As aspiration is not necessary in order to collect the sample for FNA, a very pure sample may be obtained by simply using a needle alone without attached syringe. One disadvantage of the needle-alone approach is that the sample collected may be so pure that the production of direct smears may be difficult due to the viscosity of the sample. However, the reason for
avoidance of the needle-alone approach for FNA of thyroid lesions is the frequency of cystic lesions and those containing abundant colloid. Once the needle is first inserted into the lesion, aspiration is applied to evacuate any cystic fluid contents. If no fluid contents are present, either aspiration may be maintained and the needle strokes initiated or the aspiration may be released and then the needle strokes performed.

After multiple needle strokes, the collected material actually fills the needle bore and is forced into the hub of the needle where the sample becomes visible to the aspirator; this is referred to as the “flashback” of the sample. At this stage, the needle strokes should be terminated. If there is an immediate flashback, then the FNA has been traumatic as the aspiration bed is now flooded with blood, and the possibility of obtaining an adequate sample from that needle is very low. If this occurs, the aspiration should be stopped with pressure applied to the aspiration site in order to establish hemostasis. Hemostasis is important not only to prevent development of a hematoma but also to prevent contamination of the aspiration site with blood with the hope that immediate repeat aspiration will more likely be successful.

Although any gauge of needle could be used for FNA, the principle of minimizing bleeding dictates that the smallest possible needle gauge should be chosen. The optimal needle size for biopsy of a palpable lesion is 27G or 25G; the latter has the advantage of greater rigidity with less bending of the needle during the aspiration procedure. Another myth that must be dispelled is that a bigger needle is better, based perhaps on the idea that a fine gauge needle will be too small to collect tissue fragments. Although the needles are of very small caliber, they are sufficiently large to collect abundant material, and intact papillary structures can be recovered from papillary carcinoma with 27G or 25G needles. Such fine needles also receive high patient acceptance and reduce discomfort, if only because of the psychological impact of telling the patient that the needle being used is much smaller than the one used to collect a blood sample.

Lesion immobilization is also important for obtaining adequate FNA samples. If the lesion is able to move during the procedure, as a needle is advanced, the lesion moves away from the force so that the net movement of the needle within the lesion is reduced substantially. As the movement of the needle through the lesion is critical for obtaining the sample, if the lesion moves with the needle, there is no cutting action and the effect is to blockade sample acquisition.

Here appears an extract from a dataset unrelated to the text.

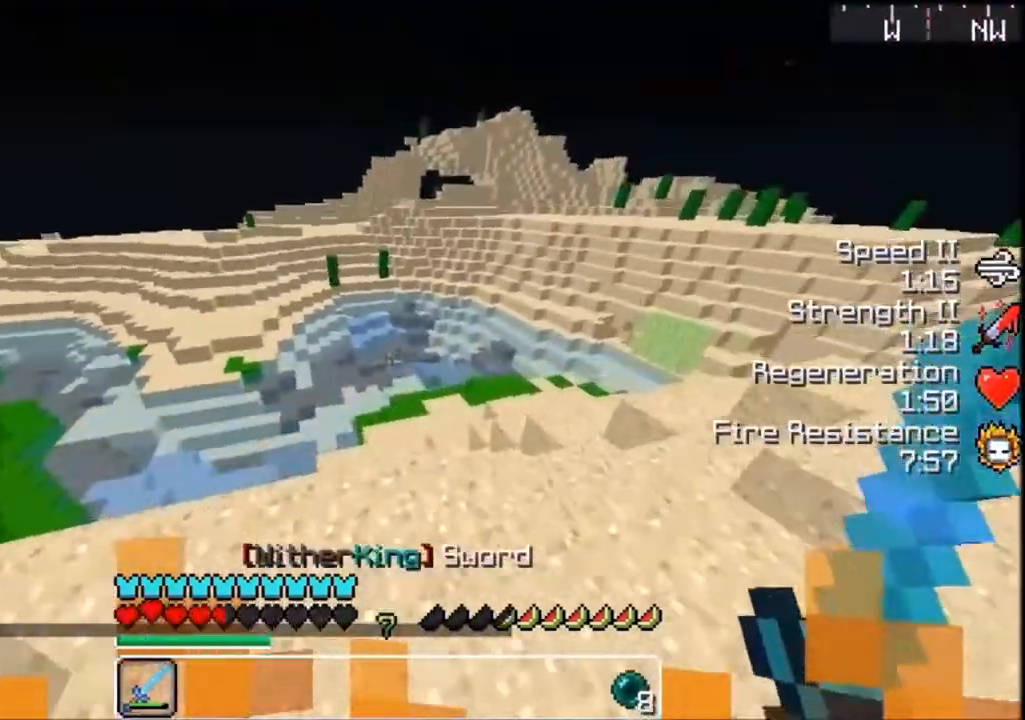
{"keys": ["w"], "events": []}
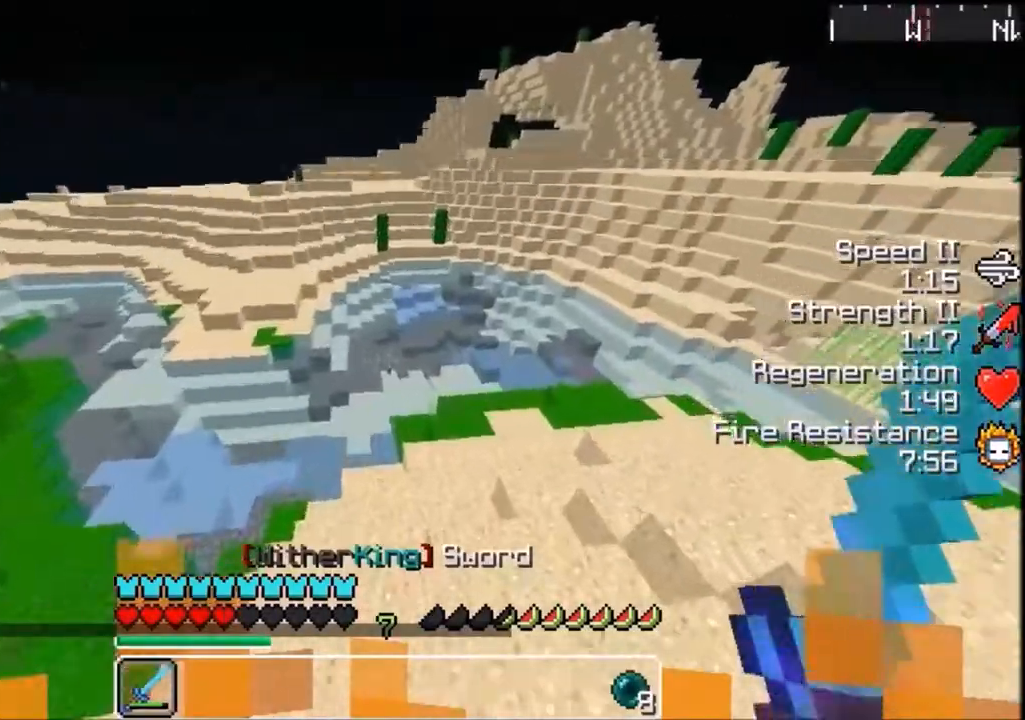
{"keys": ["w"], "events": []}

Multiple needle strokes are required to fill the needle bore with sample, but multiple passes are likely to be required in order to obtain sufficient tissue for evaluation and to ensure representation of the lesion cytologically. A pass is the complete process of collecting one sample with the use of one needle and multiple strokes. Each pass is repetition of the aspiration with a new needle, hopefully positioned within the lesion, but somewhat away for the site of first aspiration. The repositioning is intended to avoid the bloody field elicited by the first pass and to ensure that different portions of the
lesion are sampled. Some lesions are notorious for appearing deceptively bland and benign in one focus and then definitively diagnostic in another focus. The exact number of passes required to ensure representation of the lesion is a matter of debate and will be influenced by the experience of the aspirator, the quality of sample recovered, the size and nature of the lesion and the availability of immediate evaluation of sample quality or assessment or adequacy. Using very broad generalization, two or three passes will likely generate an adequate and representative sample under most circumstances, but five to six passes may be necessary for some lesions [10, 11, 12, 13].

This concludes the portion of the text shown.